[Records from a data collection]
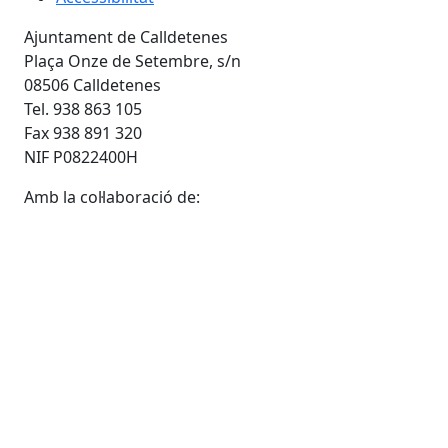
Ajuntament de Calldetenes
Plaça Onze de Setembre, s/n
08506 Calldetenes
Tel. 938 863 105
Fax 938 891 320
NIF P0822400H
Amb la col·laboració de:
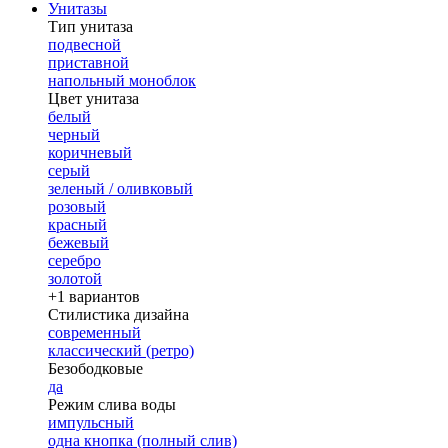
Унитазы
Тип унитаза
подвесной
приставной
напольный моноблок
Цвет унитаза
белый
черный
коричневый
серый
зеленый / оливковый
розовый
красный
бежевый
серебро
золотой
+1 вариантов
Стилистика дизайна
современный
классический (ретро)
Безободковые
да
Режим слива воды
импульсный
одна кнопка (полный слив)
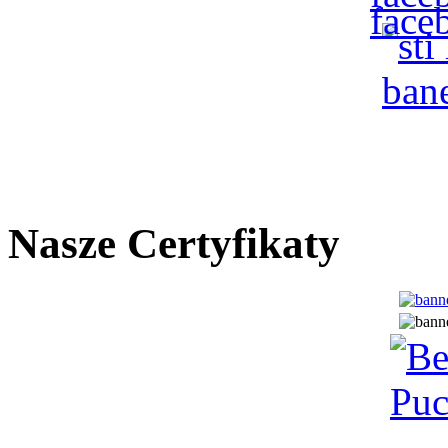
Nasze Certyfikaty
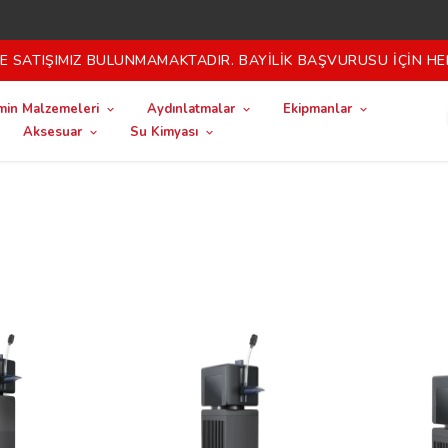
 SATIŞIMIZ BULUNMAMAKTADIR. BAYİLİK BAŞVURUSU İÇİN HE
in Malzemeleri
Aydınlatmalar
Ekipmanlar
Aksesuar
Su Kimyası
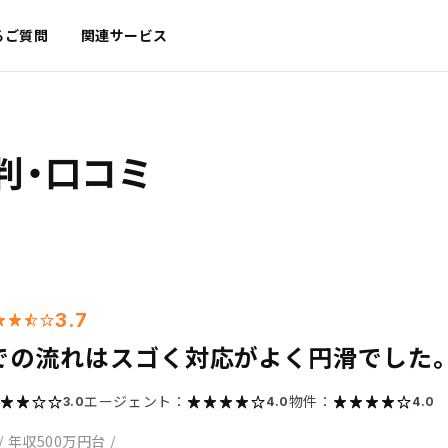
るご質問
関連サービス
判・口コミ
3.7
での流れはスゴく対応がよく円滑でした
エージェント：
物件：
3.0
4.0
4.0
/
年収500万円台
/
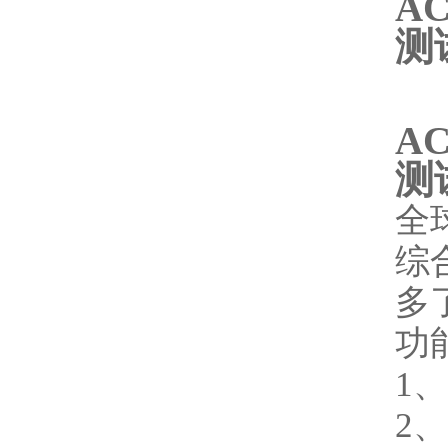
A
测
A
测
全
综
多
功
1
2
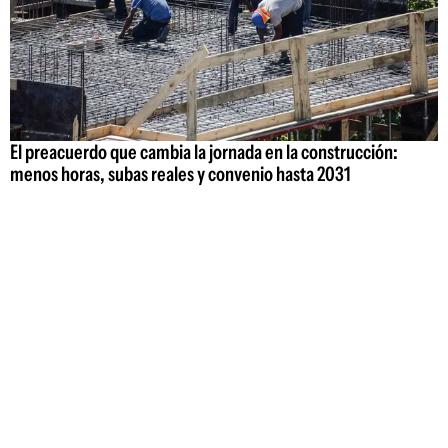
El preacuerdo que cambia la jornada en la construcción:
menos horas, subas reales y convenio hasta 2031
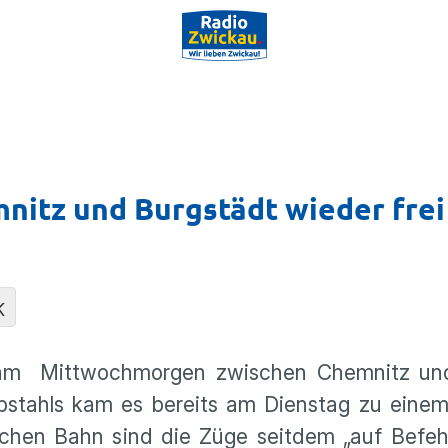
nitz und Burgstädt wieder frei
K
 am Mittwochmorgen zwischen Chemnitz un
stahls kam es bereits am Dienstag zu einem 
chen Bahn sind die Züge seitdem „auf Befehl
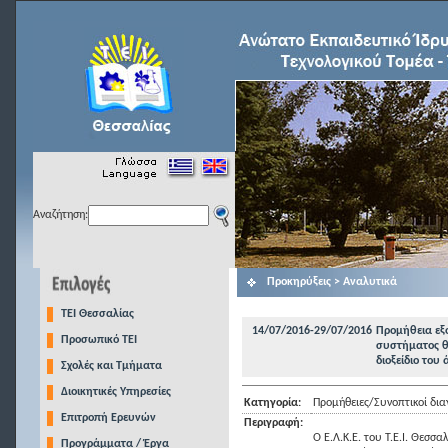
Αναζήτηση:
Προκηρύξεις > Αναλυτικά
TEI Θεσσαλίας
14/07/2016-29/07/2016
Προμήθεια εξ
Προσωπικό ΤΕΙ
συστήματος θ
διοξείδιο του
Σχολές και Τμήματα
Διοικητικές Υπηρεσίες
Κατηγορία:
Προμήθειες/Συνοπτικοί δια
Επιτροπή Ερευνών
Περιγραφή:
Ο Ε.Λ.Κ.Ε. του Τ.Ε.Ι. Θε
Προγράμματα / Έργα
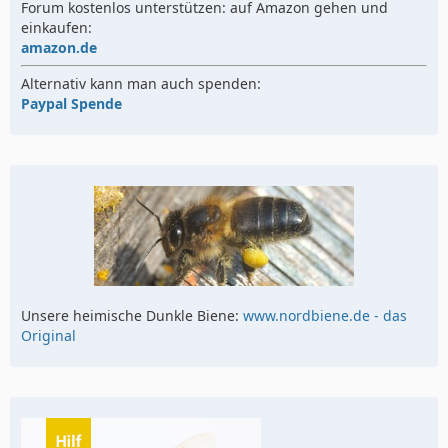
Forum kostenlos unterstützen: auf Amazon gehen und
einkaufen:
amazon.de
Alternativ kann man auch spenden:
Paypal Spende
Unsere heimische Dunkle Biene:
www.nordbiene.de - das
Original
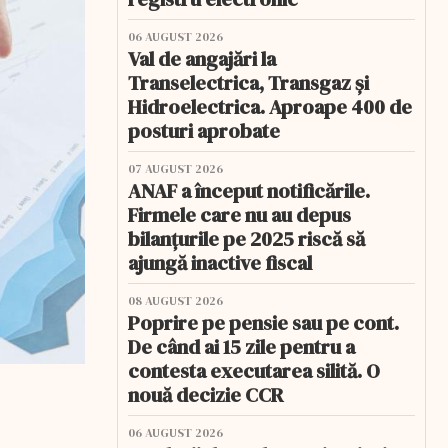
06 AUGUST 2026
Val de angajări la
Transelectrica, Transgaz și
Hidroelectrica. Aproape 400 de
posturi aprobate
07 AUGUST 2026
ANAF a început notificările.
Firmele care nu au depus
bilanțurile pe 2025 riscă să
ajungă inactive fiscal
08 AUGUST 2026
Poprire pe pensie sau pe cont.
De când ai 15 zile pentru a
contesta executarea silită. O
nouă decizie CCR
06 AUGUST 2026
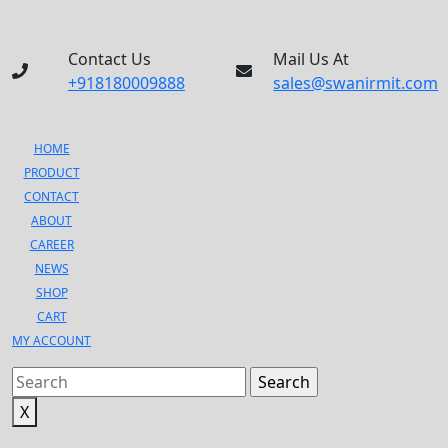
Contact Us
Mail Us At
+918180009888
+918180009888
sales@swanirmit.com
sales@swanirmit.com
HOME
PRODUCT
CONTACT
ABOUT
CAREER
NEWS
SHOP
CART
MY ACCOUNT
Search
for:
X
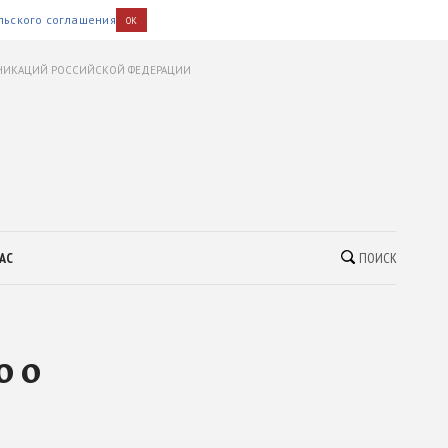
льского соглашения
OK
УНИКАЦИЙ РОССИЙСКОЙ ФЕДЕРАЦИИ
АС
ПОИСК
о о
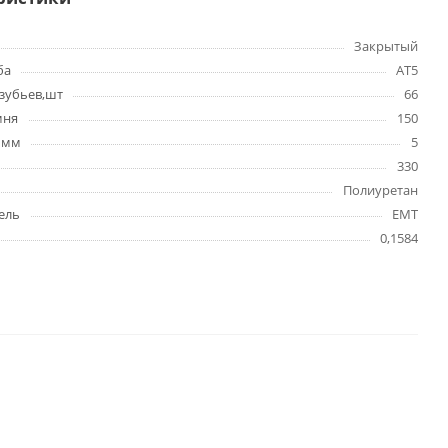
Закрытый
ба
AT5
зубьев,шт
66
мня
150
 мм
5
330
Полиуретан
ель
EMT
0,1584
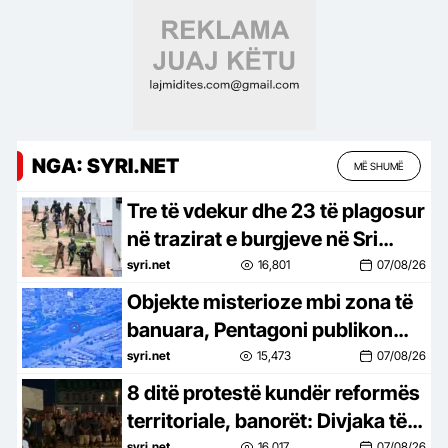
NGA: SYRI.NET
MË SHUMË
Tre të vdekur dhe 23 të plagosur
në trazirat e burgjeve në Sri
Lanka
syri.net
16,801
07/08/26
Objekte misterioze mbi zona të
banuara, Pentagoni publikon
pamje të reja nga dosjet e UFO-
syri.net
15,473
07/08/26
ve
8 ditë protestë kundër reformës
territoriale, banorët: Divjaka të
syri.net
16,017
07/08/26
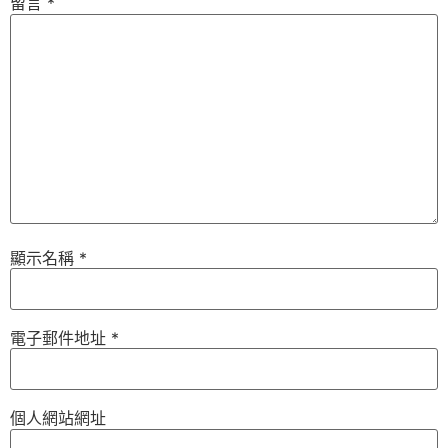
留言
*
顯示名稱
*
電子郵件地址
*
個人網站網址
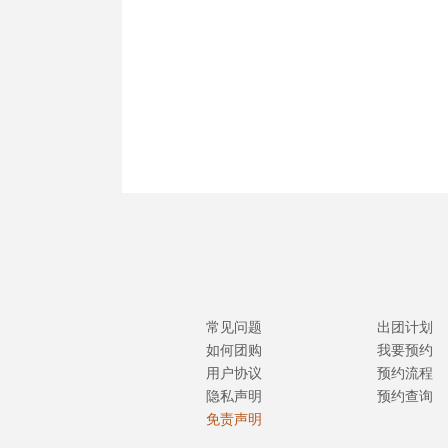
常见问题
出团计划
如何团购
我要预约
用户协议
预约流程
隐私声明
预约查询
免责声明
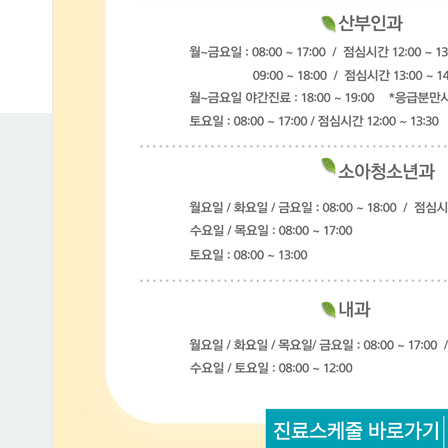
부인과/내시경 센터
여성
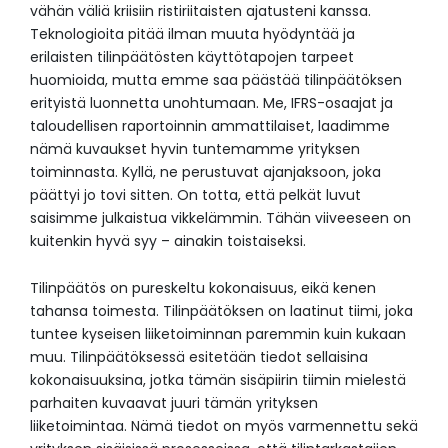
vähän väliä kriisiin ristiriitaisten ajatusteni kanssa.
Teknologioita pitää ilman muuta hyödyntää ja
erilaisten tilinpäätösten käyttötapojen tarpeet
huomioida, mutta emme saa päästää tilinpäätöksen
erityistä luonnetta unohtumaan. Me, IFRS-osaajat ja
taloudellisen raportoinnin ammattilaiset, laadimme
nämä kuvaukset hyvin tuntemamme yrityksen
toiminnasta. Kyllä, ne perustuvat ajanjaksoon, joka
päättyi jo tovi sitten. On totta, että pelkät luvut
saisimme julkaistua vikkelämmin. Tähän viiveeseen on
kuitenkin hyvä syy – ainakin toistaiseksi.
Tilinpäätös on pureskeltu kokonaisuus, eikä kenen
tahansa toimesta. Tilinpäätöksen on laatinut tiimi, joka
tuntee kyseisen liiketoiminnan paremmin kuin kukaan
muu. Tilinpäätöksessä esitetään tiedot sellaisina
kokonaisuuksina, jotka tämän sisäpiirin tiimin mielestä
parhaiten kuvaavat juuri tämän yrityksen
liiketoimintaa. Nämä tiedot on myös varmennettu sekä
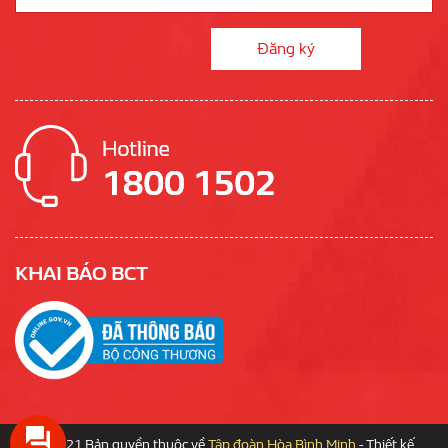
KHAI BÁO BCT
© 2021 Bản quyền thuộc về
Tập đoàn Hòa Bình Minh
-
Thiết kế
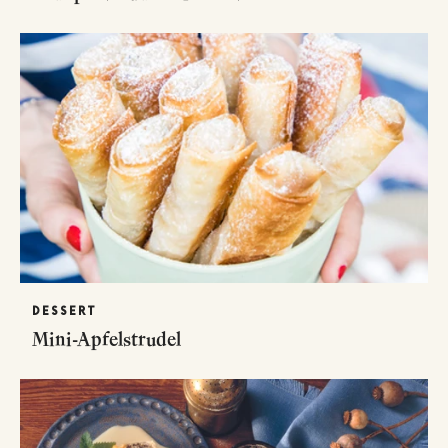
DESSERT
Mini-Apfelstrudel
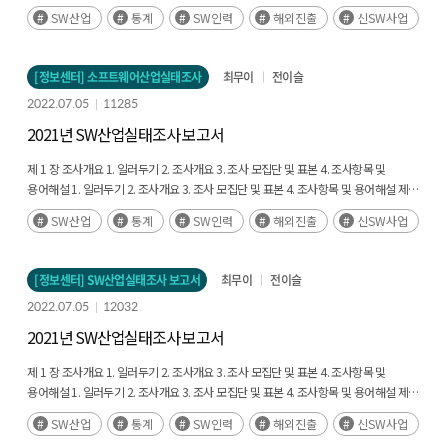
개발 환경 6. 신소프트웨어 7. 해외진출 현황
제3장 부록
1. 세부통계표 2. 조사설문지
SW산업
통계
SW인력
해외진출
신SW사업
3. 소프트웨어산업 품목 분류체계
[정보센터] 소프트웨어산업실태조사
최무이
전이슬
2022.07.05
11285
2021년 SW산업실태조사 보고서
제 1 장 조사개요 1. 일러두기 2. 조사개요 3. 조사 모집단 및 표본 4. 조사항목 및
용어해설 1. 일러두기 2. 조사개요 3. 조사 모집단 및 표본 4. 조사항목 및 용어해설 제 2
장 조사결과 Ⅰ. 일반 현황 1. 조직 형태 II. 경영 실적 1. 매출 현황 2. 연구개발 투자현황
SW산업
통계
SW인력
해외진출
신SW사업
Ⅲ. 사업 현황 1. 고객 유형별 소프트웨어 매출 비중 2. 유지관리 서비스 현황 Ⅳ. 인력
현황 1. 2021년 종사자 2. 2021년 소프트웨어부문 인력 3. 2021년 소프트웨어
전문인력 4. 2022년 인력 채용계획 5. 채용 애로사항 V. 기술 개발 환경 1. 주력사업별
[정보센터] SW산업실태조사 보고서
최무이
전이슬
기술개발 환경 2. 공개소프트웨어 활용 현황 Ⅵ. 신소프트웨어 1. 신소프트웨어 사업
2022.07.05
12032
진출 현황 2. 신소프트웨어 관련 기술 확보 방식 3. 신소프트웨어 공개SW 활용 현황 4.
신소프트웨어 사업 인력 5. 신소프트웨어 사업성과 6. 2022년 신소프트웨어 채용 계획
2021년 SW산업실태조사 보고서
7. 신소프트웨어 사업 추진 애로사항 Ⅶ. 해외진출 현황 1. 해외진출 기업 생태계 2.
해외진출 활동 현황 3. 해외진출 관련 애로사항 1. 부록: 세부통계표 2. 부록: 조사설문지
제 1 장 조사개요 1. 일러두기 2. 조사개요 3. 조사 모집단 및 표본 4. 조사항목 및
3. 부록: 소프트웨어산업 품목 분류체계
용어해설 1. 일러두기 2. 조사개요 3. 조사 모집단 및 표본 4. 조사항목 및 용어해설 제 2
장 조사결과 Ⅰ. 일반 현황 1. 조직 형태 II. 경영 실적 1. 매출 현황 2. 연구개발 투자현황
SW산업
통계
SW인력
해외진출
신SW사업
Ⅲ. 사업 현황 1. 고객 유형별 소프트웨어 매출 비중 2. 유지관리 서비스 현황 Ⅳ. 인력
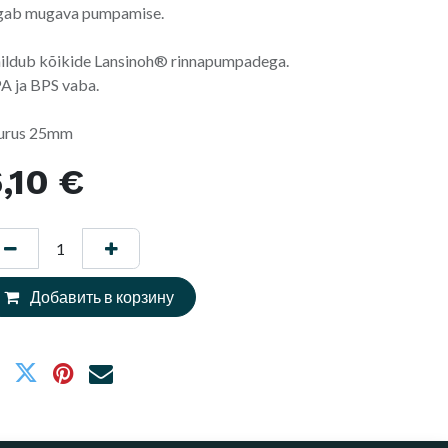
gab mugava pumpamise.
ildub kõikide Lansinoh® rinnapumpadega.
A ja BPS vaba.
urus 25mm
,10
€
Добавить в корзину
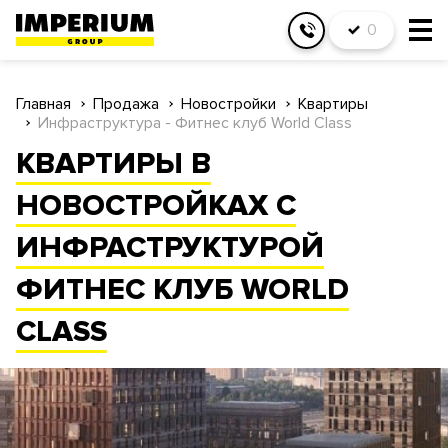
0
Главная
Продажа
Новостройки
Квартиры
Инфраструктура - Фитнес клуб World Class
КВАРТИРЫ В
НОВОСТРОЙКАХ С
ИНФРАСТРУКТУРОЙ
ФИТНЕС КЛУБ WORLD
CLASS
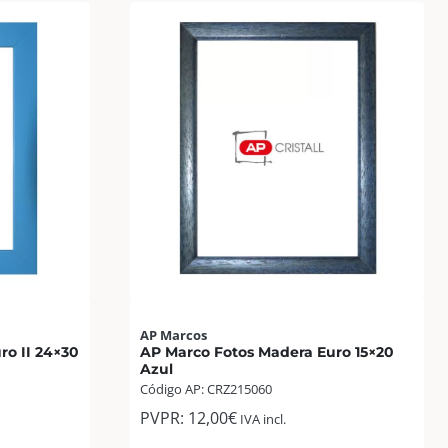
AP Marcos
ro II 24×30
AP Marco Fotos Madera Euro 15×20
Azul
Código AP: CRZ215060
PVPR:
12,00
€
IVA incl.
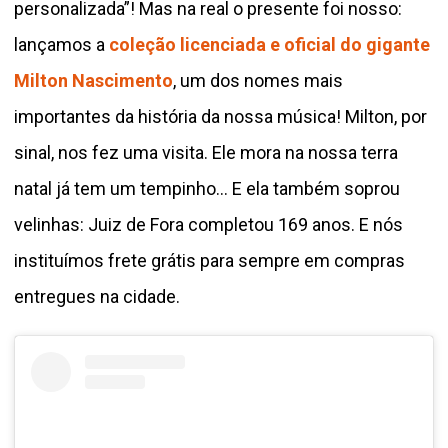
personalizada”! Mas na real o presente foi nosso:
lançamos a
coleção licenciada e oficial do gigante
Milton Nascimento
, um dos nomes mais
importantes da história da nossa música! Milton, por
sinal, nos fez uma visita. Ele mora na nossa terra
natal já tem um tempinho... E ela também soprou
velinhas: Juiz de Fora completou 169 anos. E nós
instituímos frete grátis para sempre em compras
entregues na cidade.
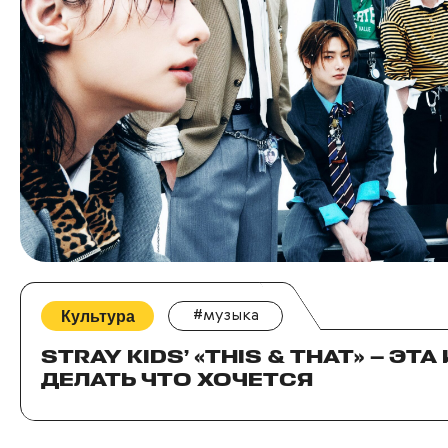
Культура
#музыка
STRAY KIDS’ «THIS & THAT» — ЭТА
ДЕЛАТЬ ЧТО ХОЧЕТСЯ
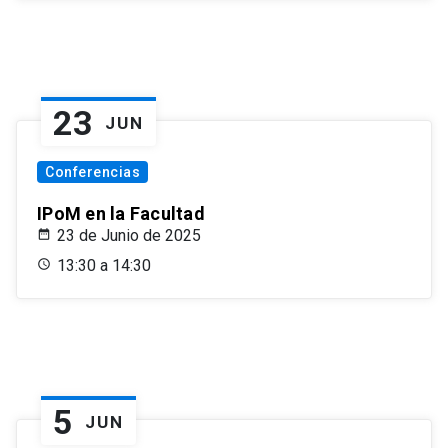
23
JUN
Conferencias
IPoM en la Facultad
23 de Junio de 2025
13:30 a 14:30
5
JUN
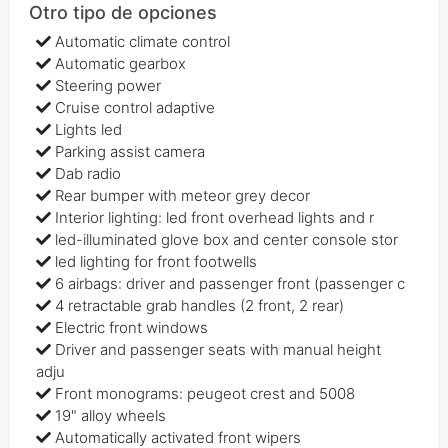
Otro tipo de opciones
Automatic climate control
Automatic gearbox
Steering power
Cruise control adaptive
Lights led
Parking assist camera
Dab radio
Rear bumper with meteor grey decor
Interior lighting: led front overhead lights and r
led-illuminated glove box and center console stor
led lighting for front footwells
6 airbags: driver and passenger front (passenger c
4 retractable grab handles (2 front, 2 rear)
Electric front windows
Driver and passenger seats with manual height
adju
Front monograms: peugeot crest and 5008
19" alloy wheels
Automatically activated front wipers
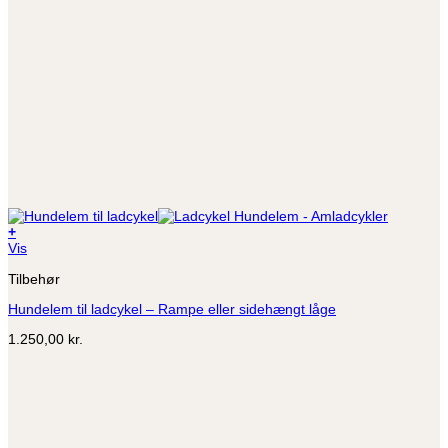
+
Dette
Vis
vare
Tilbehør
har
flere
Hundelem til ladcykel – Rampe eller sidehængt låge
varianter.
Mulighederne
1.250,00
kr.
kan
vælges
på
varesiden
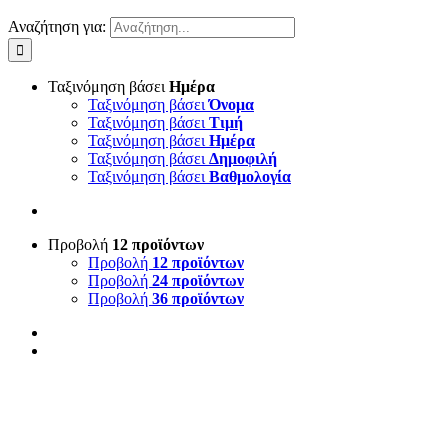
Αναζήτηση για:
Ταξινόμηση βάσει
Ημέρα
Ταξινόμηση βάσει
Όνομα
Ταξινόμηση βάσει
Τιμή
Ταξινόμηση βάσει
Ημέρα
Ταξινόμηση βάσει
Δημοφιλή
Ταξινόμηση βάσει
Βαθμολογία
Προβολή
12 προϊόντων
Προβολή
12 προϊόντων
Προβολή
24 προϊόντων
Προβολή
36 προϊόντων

## ACTIVITY
Nothing but the lines from the first line of the data above through the line holding "διοξείδιο του" may appear in the response, copied exactly and without pictures.

## RESPONSE TO THIS EXERCISE
Ajuntament de Calldetenes
Plaça Onze de Setembre, s/n
08506 Calldetenes
Tel. 938 863 105
Fax 938 891 320
NIF P0822400H
Amb la col·laboració de:
Унитазы
Тип унитаза
подвесной
приставной
напольный моноблок
Цвет унитаза
белый
черный
коричневый
серый
зеленый / оливковый
розовый
красный
бежевый
серебро
золотой
+1 вариантов
Стилистика дизайна
современный
классический (ретро)
Безободковые
да
Режим слива воды
импульсный
одна кнопка (полный слив)
Nasze Certyfikaty
 SATIŞIMIZ BULUNMAMAKTADIR. BAYİLİK BAŞVURUSU İÇİN HE
in Malzemeleri
Aydınlatmalar
Ekipmanlar
Aksesuar
Su Kimyası
るご質問
関連サービス
判・口コミ
3.7
での流れはスゴく対応がよく円滑でした
エージェント：
物件：
3.0
4.0
4.0
/
年収500万円台
/
A
测
A
测
全
综
多
功
1
2
El preacuerdo que cambia la jornada en la construcción:
menos horas, subas reales y convenio hasta 2031
nitz und Burgstädt wieder frei
K
 am Mittwochmorgen zwischen Chemnitz un
stahls kam es bereits am Dienstag zu einem 
chen Bahn sind die Züge seitdem „auf Befehl
Αναζήτηση:
Προκηρύξεις > Αναλυτικά
TEI Θεσσαλίας
14/07/2016-29/07/2016
Προμήθεια εξ
Προσωπικό ΤΕΙ
συστήματος θ
διοξείδιο του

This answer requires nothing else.